Каждый вечер докторская дочь хочет спросить Сузаку о составе «Утешения». Каждый вечер сдерживается. «Вопрос, — знает она, — вызовет разговор, а разговор — шаг к согласию со случившимся».
— Что хорошо для тела, — говорит Сузаку рту Орито, — то хорошо для души.
Ужин — это праздник в сравнении с завтраком. После краткого благодарения экономка Сацуки и сестры едят соевый творог, обвалянный в кунжутных семечках и обжаренный в масле с чесноком, маринованные баклажаны, сардины и белый рис. Даже самые надменные монахини вспоминают о своем бедняцком прошлом, когда могли только мечтать о такой еде, и наслаждаются каждым кусочком. Настоятельница ушла с учителем Сузаку на ужин к учителю Генму, поэтому настроение в Длинном зале спокойное и умиротворенное. Когда все съедено, а посуда и палочки вымыты, сестры курят трубки за столом, делятся историями, играют в маджонг, перечитывают — или просят кого-нибудь перечитать — новогодние письма и слушают, как Хацуне играет на кото. Действие «Утешения» немного ослабевает с каждым вечером, замечает Орито. Она уходит, как всегда, не попрощавшись. «Подождем, пока ее одарят, — чувствует она мысли женщин. — Подождем, пока ее живот станет большим, как скала, и тогда ей понадобимся мы, чтобы помочь скрести, приносить и таскать».

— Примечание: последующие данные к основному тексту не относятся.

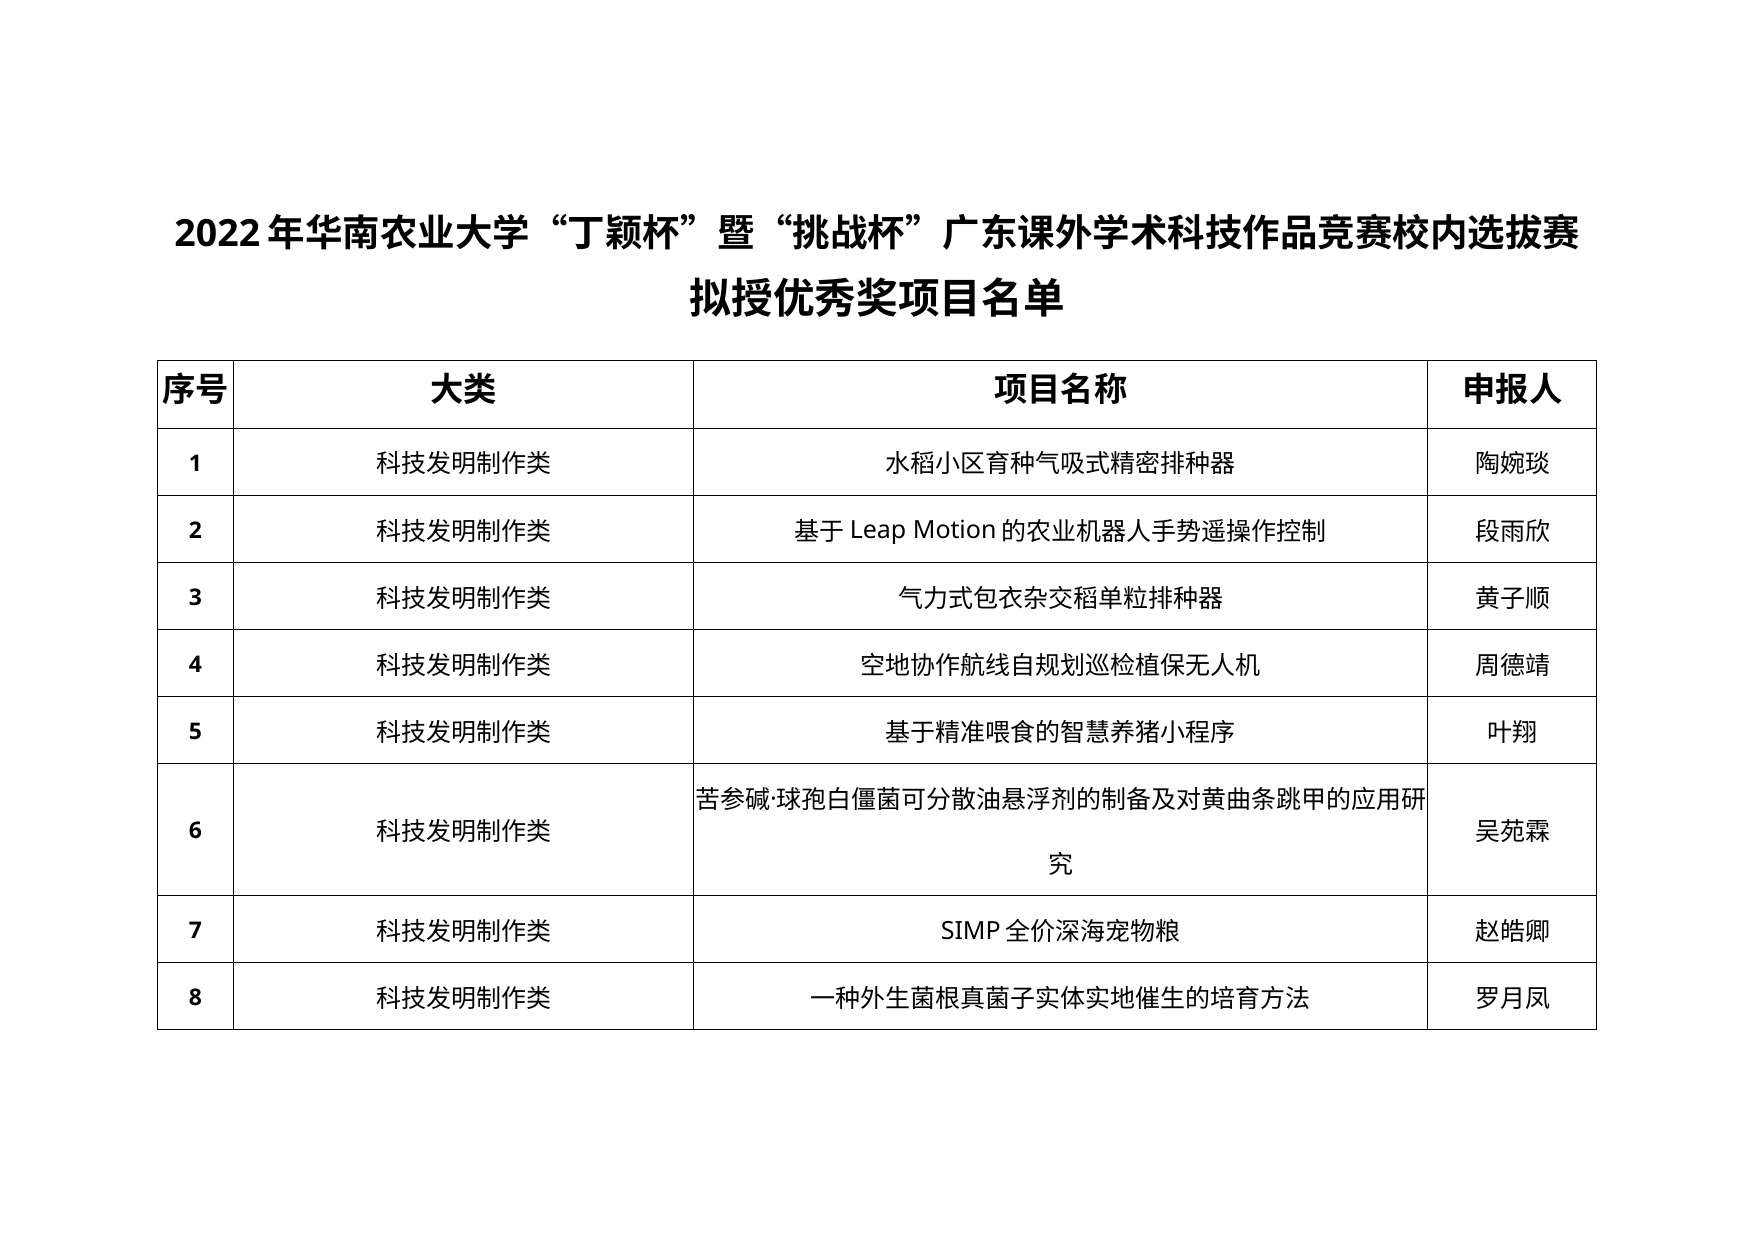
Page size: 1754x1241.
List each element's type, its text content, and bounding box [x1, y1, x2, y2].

Вернувшись в келью, Орито находит разожженный очаг. Яиои.
Неприязнь Умегае и враждебность Кагеро побуждают ее отвергнуть Дом.

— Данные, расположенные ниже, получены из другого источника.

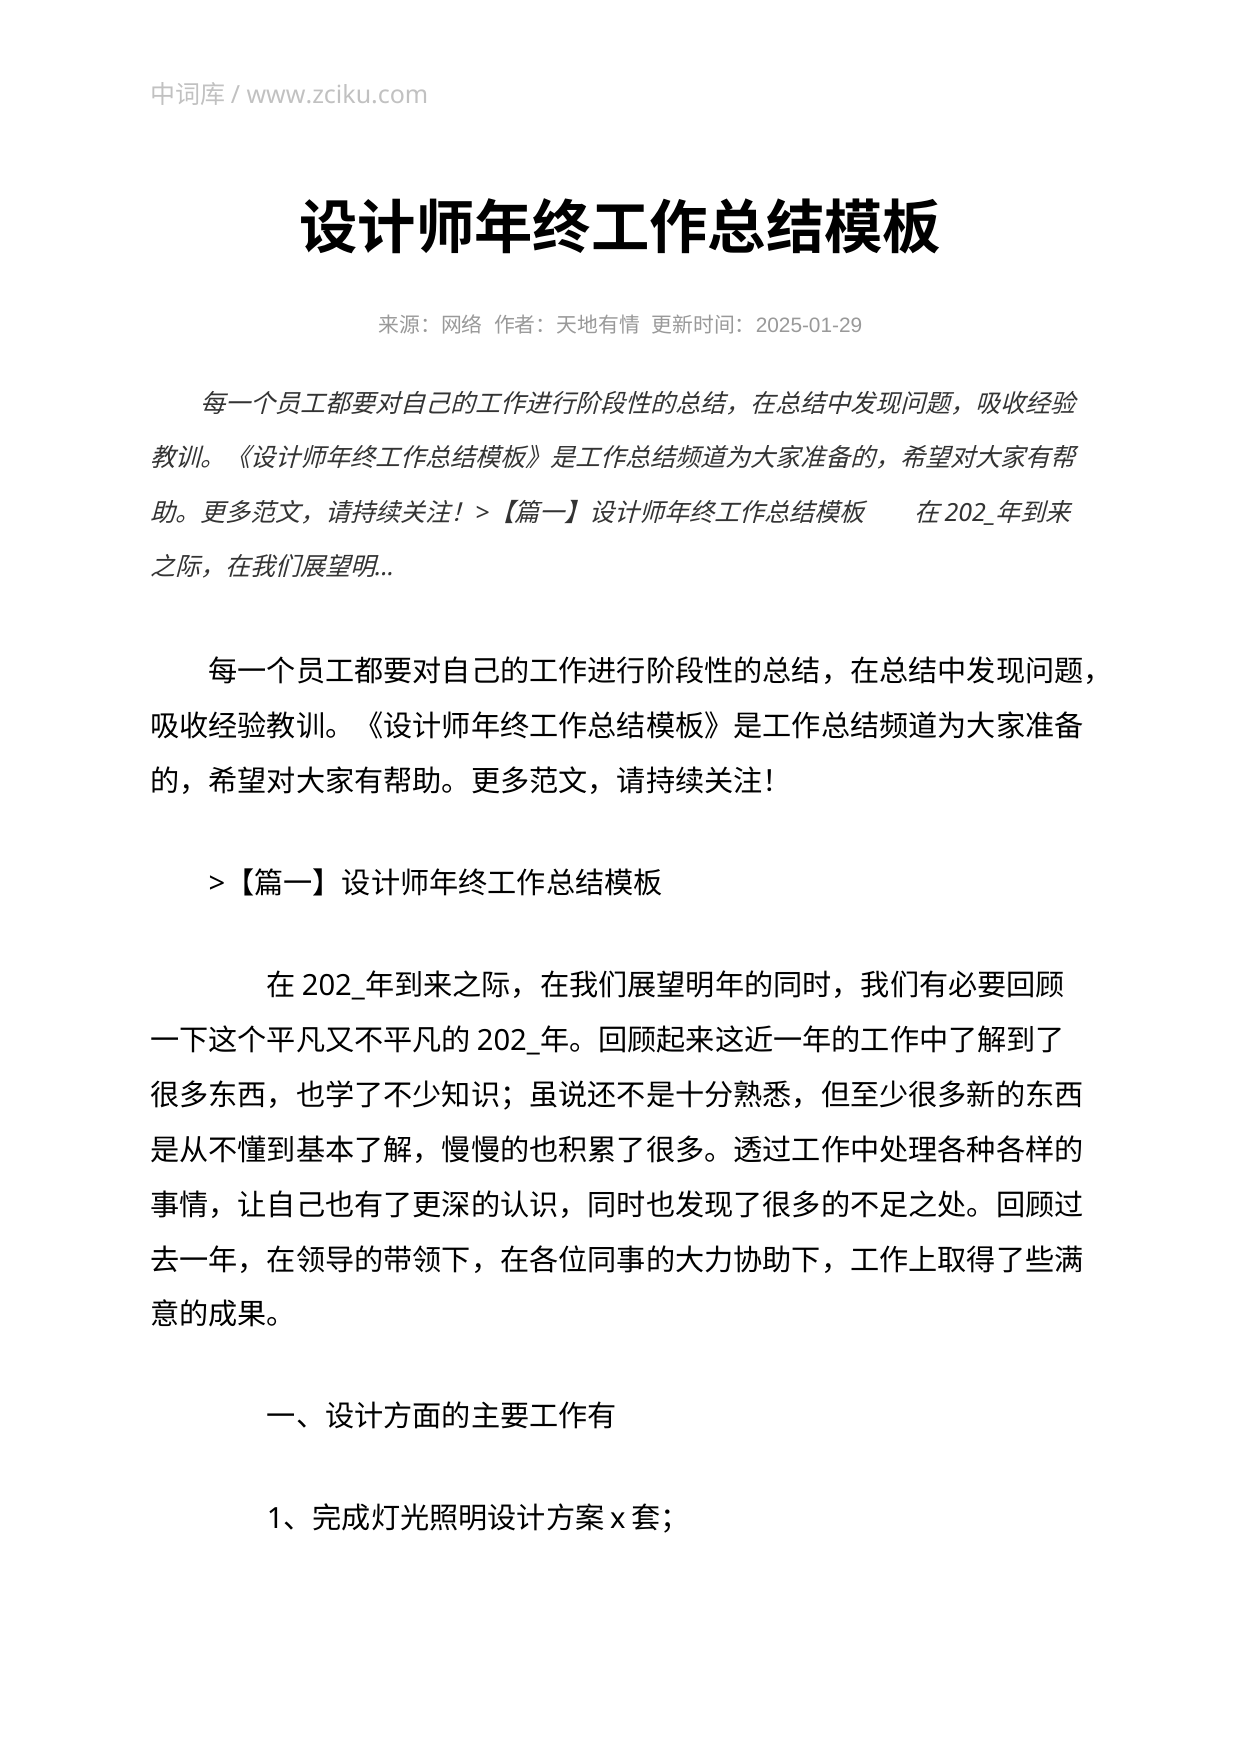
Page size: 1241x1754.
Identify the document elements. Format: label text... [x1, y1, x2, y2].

text 一、设计方面的主要工作有 [150, 1393, 1090, 1435]
text 每一个员工都要对自己的工作进行阶段性的总结，在总结中发现问题，吸收经验教训。《设计师年终工作总结模板》是工作总结频道为大家准备的，希望对大家有帮助。更多范文，请持续关注！ [150, 648, 1090, 800]
text 每一个员工都要对自己的工作进行阶段性的总结，在总结中发现问题，吸收经验教训。《设计师年终工作总结模板》是工作总结频道为大家准备的，希望对大家有帮助。更多范文，请持续关注！>【篇一】设计师年终工作总结模板 在202_年到来之际，在我们展望明... [150, 383, 1090, 583]
text 1、完成灯光照明设计方案x套； [150, 1494, 1090, 1537]
text 来源：网络 作者：天地有情 更新时间：2025-01-29 [150, 313, 1090, 337]
subtitle 设计师年终工作总结模板 [150, 181, 1090, 266]
text >【篇一】设计师年终工作总结模板 [150, 859, 1090, 902]
text 在202_年到来之际，在我们展望明年的同时，我们有必要回顾一下这个平凡又不平凡的202_年。回顾起来这近一年的工作中了解到了很多东西，也学了不少知识；虽说还不是十分熟悉，但至少很多新的东西是从不懂到基本了解，慢慢的也积累了很多。透过工作中处理各种各样的事情，让自己也有了更深的认识，同时也发现了很多的不足之处。回顾过去一年，在领导的带领下，在各位同事的大力协助下，工作上取得了些满意的成果。 [150, 961, 1090, 1333]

«Но доброта Яиои, — боится она, — примирит ее со здешней жизнью…»
…и приблизит тот день, когда храм Ширануи станет ее домом.
«Кто знает, — гадает она, — а вдруг Яиои всего лишь выполняет приказ Генму?»
Орито, в смятении и дрожа от ледяного воздуха, обтирается куском материи.
Она ложится на бок под одеяла, глядя на огненный сад.
Ветки хурмы провисают от спелых фруктов. Они светятся в сумерках.
Ресница в небе вырастает в цаплю; неуклюжая птица опускается…
У нее зеленые глаза и красное оперение; Орито боится ее неловкого клюва.
Цапля говорит, конечно же, на голландском: «Ты прекрасна».
Орито не желает поощрять цаплю, не желает и прогонять.
Она — во дворе Дома сестер: слышит, как стонет Яиои. Сухие листья летят, как летучие мыши; летучие мыши летят, как сухие листья.
«Как мне убежать? — вопрос вслух. — Ворота закрыты».
«С каких пор, — надсмехается лунно-серый кот, — кошкам нужны ключи?»
«Нет времени, — раздражение переполняет ее, — для загадок».
«Сначала убеди их, — говорит кот, — что ты здесь всем довольна».
«Почему, — спрашивает она, — я вообще должна убеждать их в этой лживой довольности?»
«Потому что только тогда, — отвечает кот, — они перестанут следить за тобой».